Une fois encore, la théorie des transformations n’est pas postérieure à la théorie neutraliste de Kimura. C’est D’arcy Thompson qui en développa les thèses au début du XXe siècle. Resté longtemps inconnu du grand public, il doit son regain de notoriété à Gould, ainsi qu’à de nombreux praticiens actuels de la morphogenèse.

Dans On Growth and Form (1917), il montre qu’une grille coordonnée contenant la forme de telle espèce animale finit, après quelques distorsions cohérentes et mathématisables, par représenter celle d’une autre espèce, à condition que ces deux espèces ne soient pas trop éloignées l’une de l’autre. Il transforme ainsi le Diodon en Poisson-lune, etc.
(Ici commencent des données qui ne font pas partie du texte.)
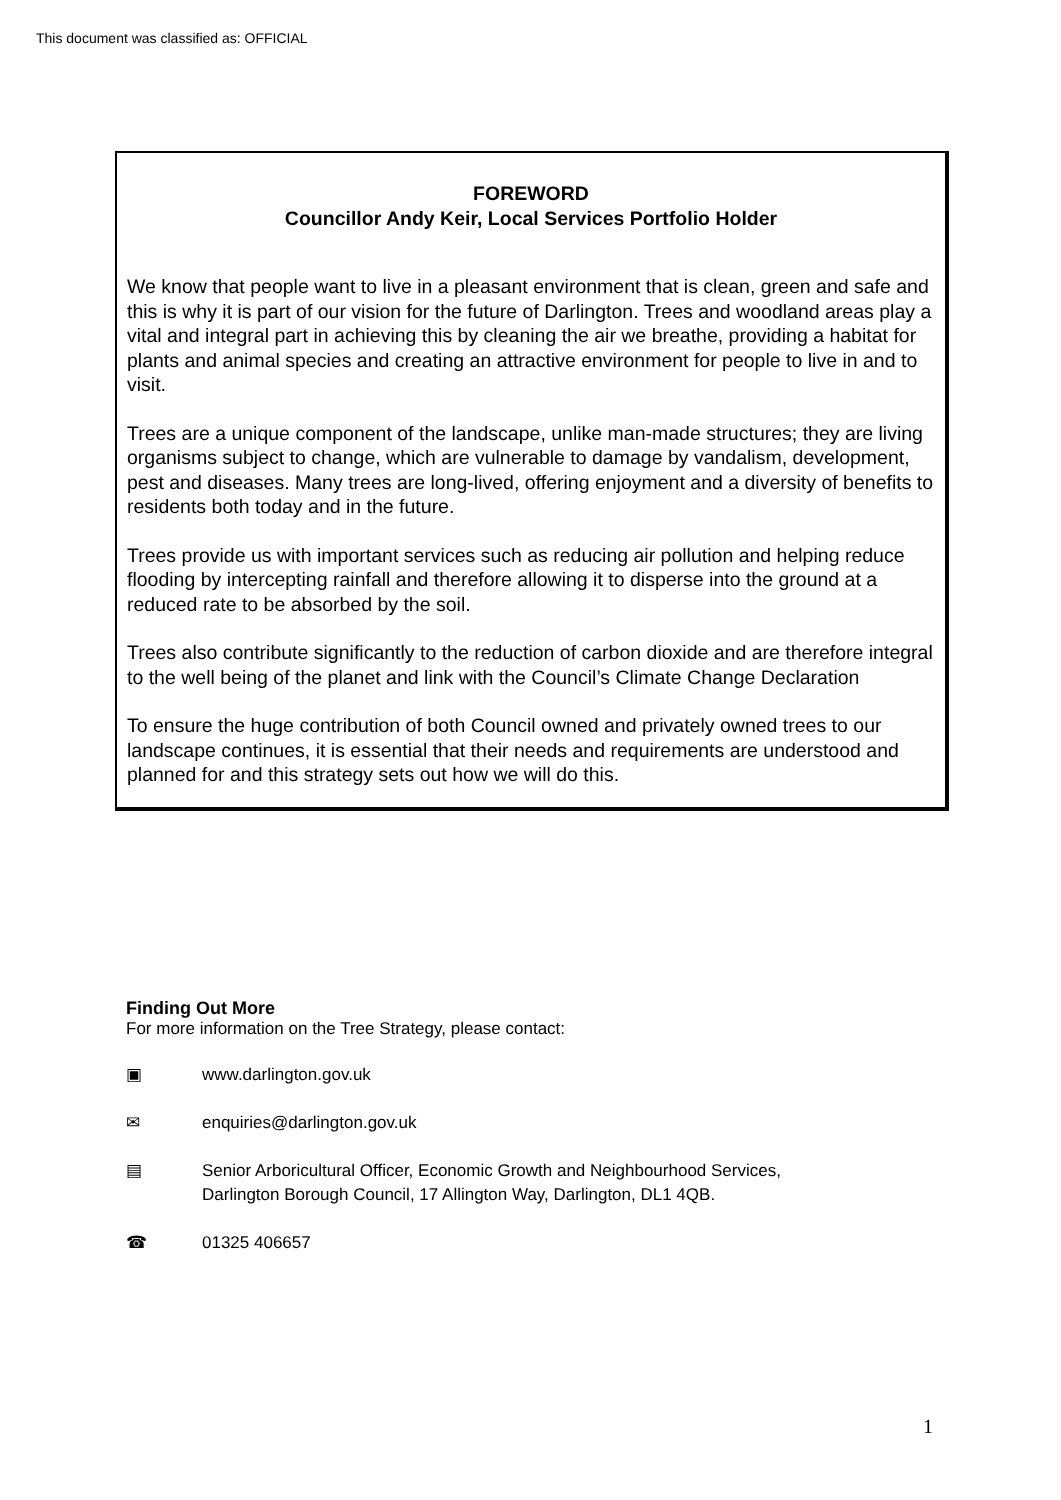This document was classified as: OFFICIAL
FOREWORD
Councillor Andy Keir, Local Services Portfolio Holder
We know that people want to live in a pleasant environment that is clean, green and safe and this is why it is part of our vision for the future of Darlington. Trees and woodland areas play a vital and integral part in achieving this by cleaning the air we breathe, providing a habitat for plants and animal species and creating an attractive environment for people to live in and to visit.
Trees are a unique component of the landscape, unlike man-made structures; they are living organisms subject to change, which are vulnerable to damage by vandalism, development, pest and diseases. Many trees are long-lived, offering enjoyment and a diversity of benefits to residents both today and in the future.
Trees provide us with important services such as reducing air pollution and helping reduce flooding by intercepting rainfall and therefore allowing it to disperse into the ground at a reduced rate to be absorbed by the soil.
Trees also contribute significantly to the reduction of carbon dioxide and are therefore integral to the well being of the planet and link with the Council’s Climate Change Declaration
To ensure the huge contribution of both Council owned and privately owned trees to our landscape continues, it is essential that their needs and requirements are understood and planned for and this strategy sets out how we will do this.
Finding Out More
For more information on the Tree Strategy, please contact:
▣ www.darlington.gov.uk
✉ enquiries@darlington.gov.uk
▤ Senior Arboricultural Officer, Economic Growth and Neighbourhood Services,
Darlington Borough Council, 17 Allington Way, Darlington, DL1 4QB.
☎ 01325 406657
1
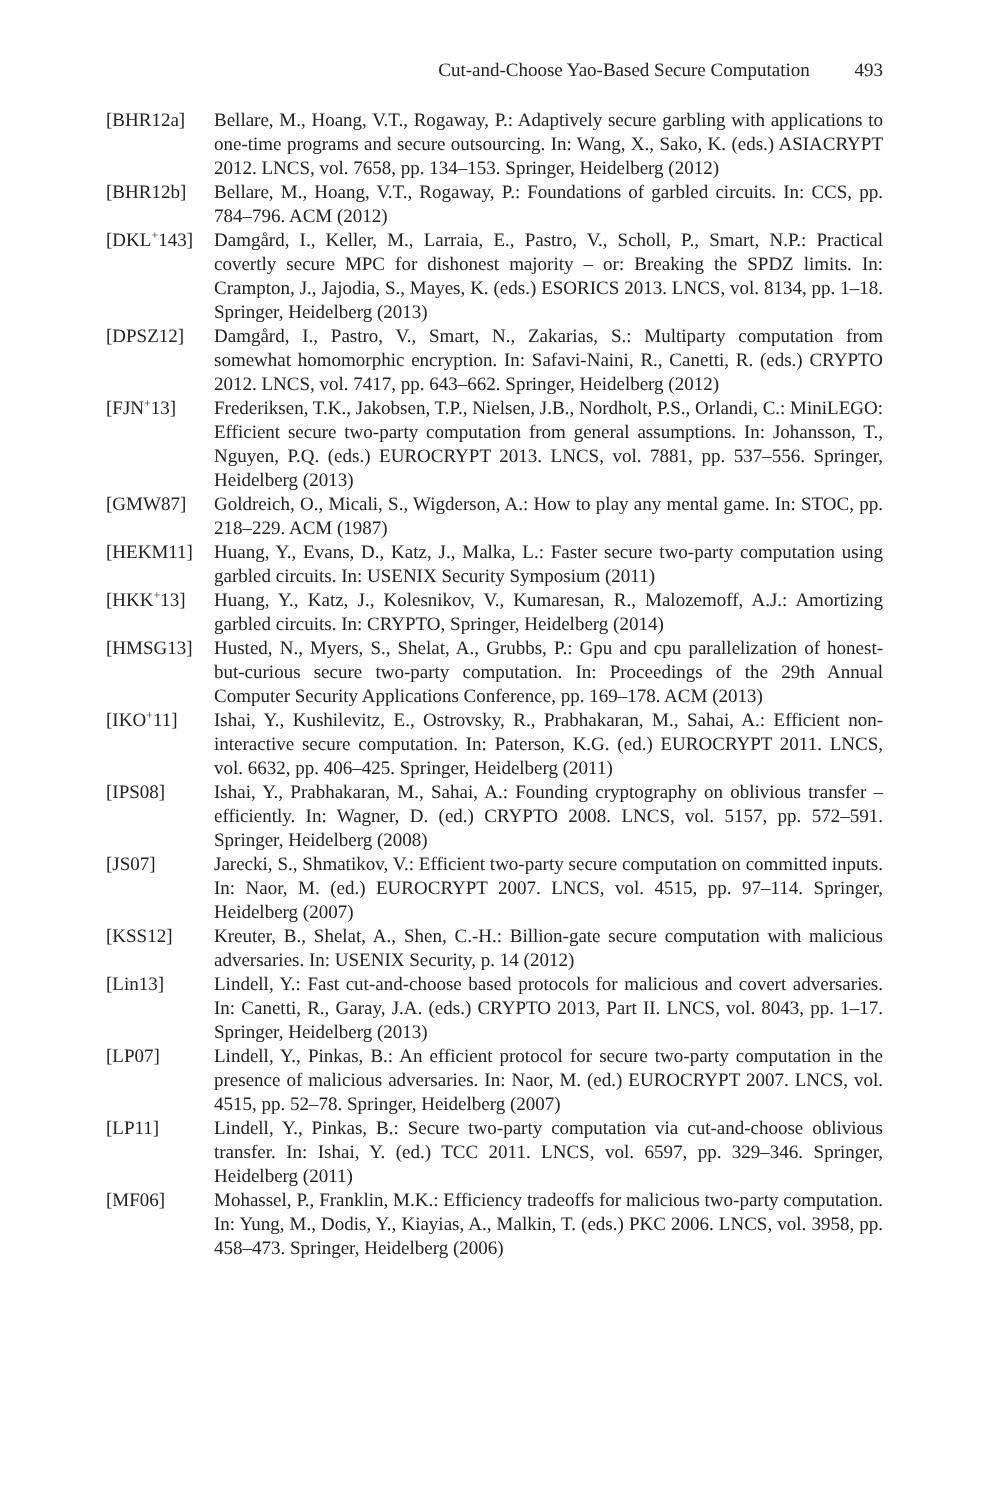Cut-and-Choose Yao-Based Secure Computation 493
[BHR12a] Bellare, M., Hoang, V.T., Rogaway, P.: Adaptively secure garbling with applications to one-time programs and secure outsourcing. In: Wang, X., Sako, K. (eds.) ASIACRYPT 2012. LNCS, vol. 7658, pp. 134–153. Springer, Heidelberg (2012)
[BHR12b] Bellare, M., Hoang, V.T., Rogaway, P.: Foundations of garbled circuits. In: CCS, pp. 784–796. ACM (2012)
[DKL<sup>+</sup>143] Damgård, I., Keller, M., Larraia, E., Pastro, V., Scholl, P., Smart, N.P.: Practical covertly secure MPC for dishonest majority – or: Breaking the SPDZ limits. In: Crampton, J., Jajodia, S., Mayes, K. (eds.) ESORICS 2013. LNCS, vol. 8134, pp. 1–18. Springer, Heidelberg (2013)
[DPSZ12] Damgård, I., Pastro, V., Smart, N., Zakarias, S.: Multiparty computation from somewhat homomorphic encryption. In: Safavi-Naini, R., Canetti, R. (eds.) CRYPTO 2012. LNCS, vol. 7417, pp. 643–662. Springer, Heidelberg (2012)
[FJN<sup>+</sup>13] Frederiksen, T.K., Jakobsen, T.P., Nielsen, J.B., Nordholt, P.S., Orlandi, C.: MiniLEGO: Efficient secure two-party computation from general assumptions. In: Johansson, T., Nguyen, P.Q. (eds.) EUROCRYPT 2013. LNCS, vol. 7881, pp. 537–556. Springer, Heidelberg (2013)
[GMW87] Goldreich, O., Micali, S., Wigderson, A.: How to play any mental game. In: STOC, pp. 218–229. ACM (1987)
[HEKM11] Huang, Y., Evans, D., Katz, J., Malka, L.: Faster secure two-party computation using garbled circuits. In: USENIX Security Symposium (2011)
[HKK<sup>+</sup>13] Huang, Y., Katz, J., Kolesnikov, V., Kumaresan, R., Malozemoff, A.J.: Amortizing garbled circuits. In: CRYPTO, Springer, Heidelberg (2014)
[HMSG13] Husted, N., Myers, S., Shelat, A., Grubbs, P.: Gpu and cpu parallelization of honest-but-curious secure two-party computation. In: Proceedings of the 29th Annual Computer Security Applications Conference, pp. 169–178. ACM (2013)
[IKO<sup>+</sup>11] Ishai, Y., Kushilevitz, E., Ostrovsky, R., Prabhakaran, M., Sahai, A.: Efficient non-interactive secure computation. In: Paterson, K.G. (ed.) EUROCRYPT 2011. LNCS, vol. 6632, pp. 406–425. Springer, Heidelberg (2011)
[IPS08] Ishai, Y., Prabhakaran, M., Sahai, A.: Founding cryptography on oblivious transfer – efficiently. In: Wagner, D. (ed.) CRYPTO 2008. LNCS, vol. 5157, pp. 572–591. Springer, Heidelberg (2008)
[JS07] Jarecki, S., Shmatikov, V.: Efficient two-party secure computation on committed inputs. In: Naor, M. (ed.) EUROCRYPT 2007. LNCS, vol. 4515, pp. 97–114. Springer, Heidelberg (2007)
[KSS12] Kreuter, B., Shelat, A., Shen, C.-H.: Billion-gate secure computation with malicious adversaries. In: USENIX Security, p. 14 (2012)
[Lin13] Lindell, Y.: Fast cut-and-choose based protocols for malicious and covert adversaries. In: Canetti, R., Garay, J.A. (eds.) CRYPTO 2013, Part II. LNCS, vol. 8043, pp. 1–17. Springer, Heidelberg (2013)
[LP07] Lindell, Y., Pinkas, B.: An efficient protocol for secure two-party computation in the presence of malicious adversaries. In: Naor, M. (ed.) EUROCRYPT 2007. LNCS, vol. 4515, pp. 52–78. Springer, Heidelberg (2007)
[LP11] Lindell, Y., Pinkas, B.: Secure two-party computation via cut-and-choose oblivious transfer. In: Ishai, Y. (ed.) TCC 2011. LNCS, vol. 6597, pp. 329–346. Springer, Heidelberg (2011)
[MF06] Mohassel, P., Franklin, M.K.: Efficiency tradeoffs for malicious two-party computation. In: Yung, M., Dodis, Y., Kiayias, A., Malkin, T. (eds.) PKC 2006. LNCS, vol. 3958, pp. 458–473. Springer, Heidelberg (2006)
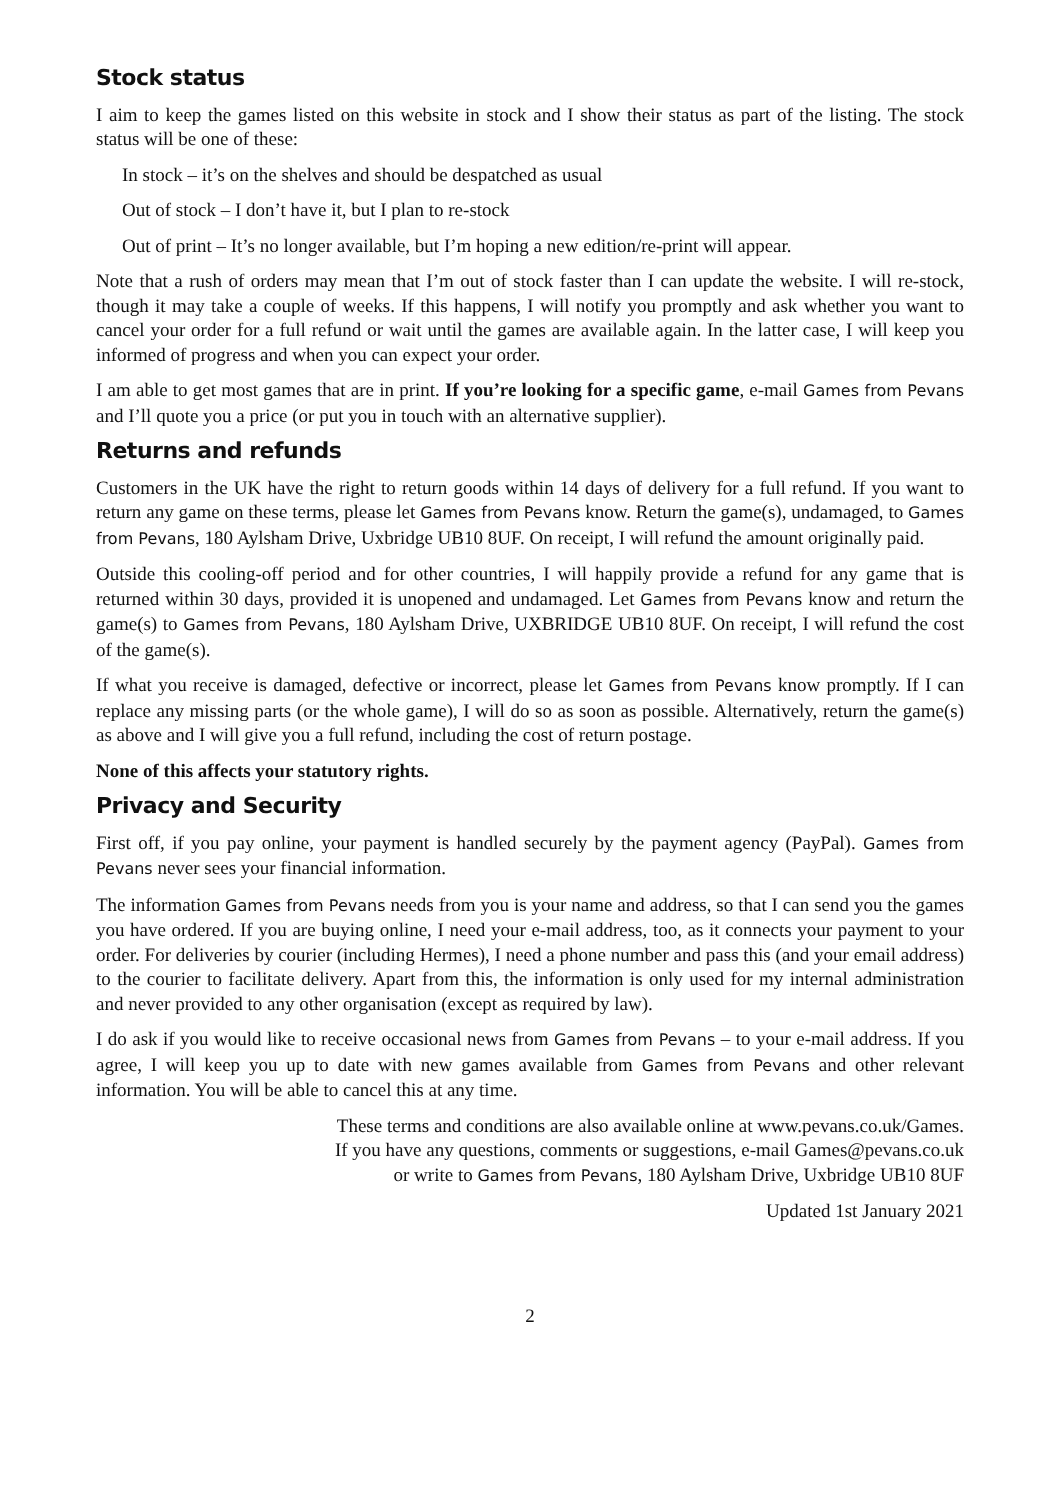Stock status
I aim to keep the games listed on this website in stock and I show their status as part of the listing. The stock status will be one of these:
In stock – it’s on the shelves and should be despatched as usual
Out of stock – I don’t have it, but I plan to re-stock
Out of print – It’s no longer available, but I’m hoping a new edition/re-print will appear.
Note that a rush of orders may mean that I’m out of stock faster than I can update the website. I will re-stock, though it may take a couple of weeks. If this happens, I will notify you promptly and ask whether you want to cancel your order for a full refund or wait until the games are available again. In the latter case, I will keep you informed of progress and when you can expect your order.
I am able to get most games that are in print. If you’re looking for a specific game, e-mail Games from Pevans and I’ll quote you a price (or put you in touch with an alternative supplier).
Returns and refunds
Customers in the UK have the right to return goods within 14 days of delivery for a full refund. If you want to return any game on these terms, please let Games from Pevans know. Return the game(s), undamaged, to Games from Pevans, 180 Aylsham Drive, Uxbridge UB10 8UF. On receipt, I will refund the amount originally paid.
Outside this cooling-off period and for other countries, I will happily provide a refund for any game that is returned within 30 days, provided it is unopened and undamaged. Let Games from Pevans know and return the game(s) to Games from Pevans, 180 Aylsham Drive, UXBRIDGE UB10 8UF. On receipt, I will refund the cost of the game(s).
If what you receive is damaged, defective or incorrect, please let Games from Pevans know promptly. If I can replace any missing parts (or the whole game), I will do so as soon as possible. Alternatively, return the game(s) as above and I will give you a full refund, including the cost of return postage.
None of this affects your statutory rights.
Privacy and Security
First off, if you pay online, your payment is handled securely by the payment agency (PayPal). Games from Pevans never sees your financial information.
The information Games from Pevans needs from you is your name and address, so that I can send you the games you have ordered. If you are buying online, I need your e-mail address, too, as it connects your payment to your order. For deliveries by courier (including Hermes), I need a phone number and pass this (and your email address) to the courier to facilitate delivery. Apart from this, the information is only used for my internal administration and never provided to any other organisation (except as required by law).
I do ask if you would like to receive occasional news from Games from Pevans – to your e-mail address. If you agree, I will keep you up to date with new games available from Games from Pevans and other relevant information. You will be able to cancel this at any time.
These terms and conditions are also available online at www.pevans.co.uk/Games.
If you have any questions, comments or suggestions, e-mail Games@pevans.co.uk
or write to Games from Pevans, 180 Aylsham Drive, Uxbridge UB10 8UF
Updated 1st January 2021
2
Il s’interroge également sur les causes physiques de la formation des structures vivantes, des coquilles minérales aux formes organiques elles-mêmes. Il remarque par exemple que la forme générale de la méduse Cordylophora correspond précisément sur une autre échelle, à celle qu’adopte une goutte d’alcool amylique tombant dans de la paraffine.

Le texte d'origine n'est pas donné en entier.